Task description = Write out the data below exactly as given, without any of its pictures.

Rendered images with source text:
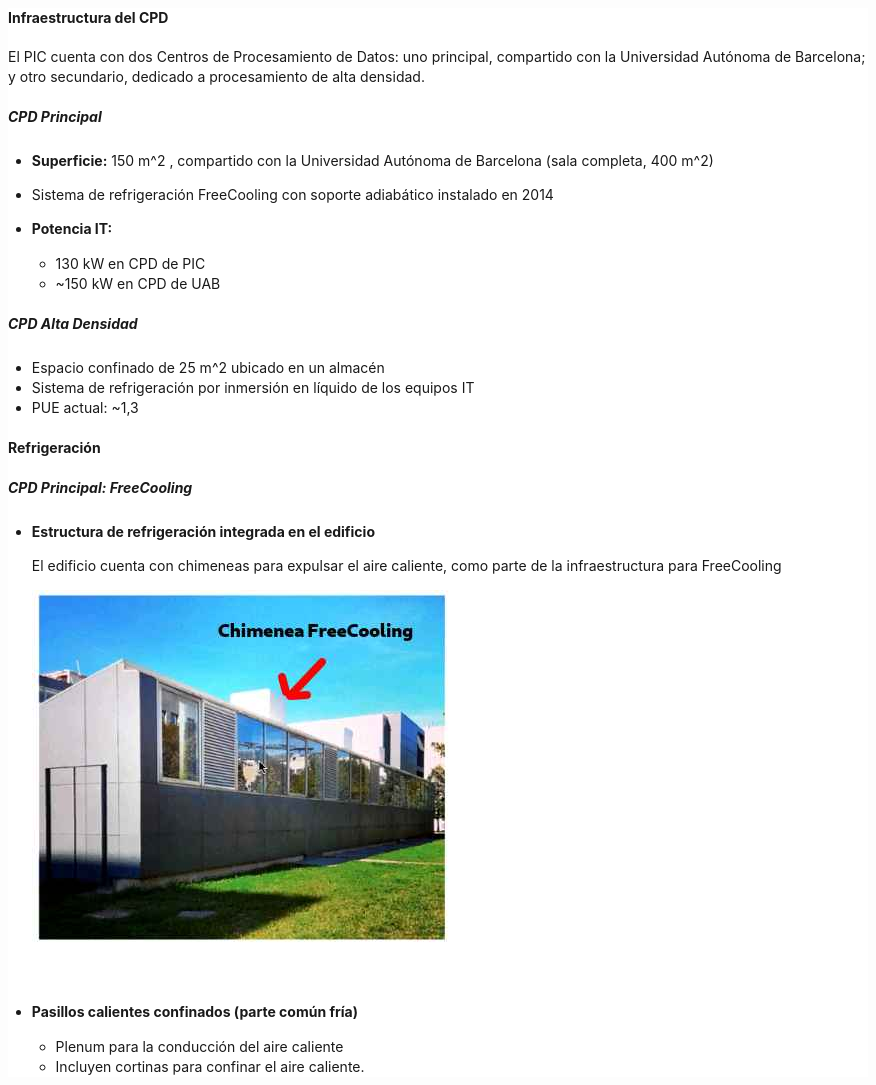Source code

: #### Infraestructura del CPD

El PIC cuenta con dos Centros de Procesamiento de Datos: uno principal, compartido con la Universidad Autónoma de Barcelona; y otro secundario, dedicado a procesamiento de alta densidad.

##### CPD Principal

- **Superficie:** 150 m^2 , compartido con la Universidad Autónoma de Barcelona (sala completa, 400 m^2)
-  Sistema de refrigeración FreeCooling con soporte adiabático instalado en 2014

- **Potencia IT:**
	+ 130 kW en CPD de PIC
	+ ~150 kW en CPD de UAB

##### CPD Alta Densidad

- Espacio confinado de 25 m^2 ubicado en un almacén
- Sistema de refrigeración por inmersión en líquido de los equipos IT
- PUE actual: ~1,3

#### Refrigeración

##### CPD Principal: FreeCooling

- **Estructura de refrigeración integrada en el edificio**

	El edificio cuenta con chimeneas para expulsar el aire caliente, como parte de la infraestructura para FreeCooling

	![](CPD_PIC/FreeCooling.jpg)

- **Pasillos calientes confinados (parte común fría)**
	- Plenum para la conducción del aire caliente
	- Incluyen cortinas para confinar el aire caliente.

Written solution =
Source code

: #### Infraestructura del CPD

El PIC cuenta con dos Centros de Procesamiento de Datos: uno principal, compartido con la Universidad Autónoma de Barcelona; y otro secundario, dedicado a procesamiento de alta densidad.

##### CPD Principal

- **Superficie:** 150 m^2 , compartido con la Universidad Autónoma de Barcelona (sala completa, 400 m^2)
-  Sistema de refrigeración FreeCooling con soporte adiabático instalado en 2014

- **Potencia IT:**
	+ 130 kW en CPD de PIC
	+ ~150 kW en CPD de UAB

##### CPD Alta Densidad

- Espacio confinado de 25 m^2 ubicado en un almacén
- Sistema de refrigeración por inmersión en líquido de los equipos IT
- PUE actual: ~1,3

#### Refrigeración

##### CPD Principal: FreeCooling

- **Estructura de refrigeración integrada en el edificio**

	El edificio cuenta con chimeneas para expulsar el aire caliente, como parte de la infraestructura para FreeCooling

	![](CPD_PIC/FreeCooling.jpg)

- **Pasillos calientes confinados (parte común fría)**
	- Plenum para la conducción del aire caliente
	- Incluyen cortinas para confinar el aire caliente.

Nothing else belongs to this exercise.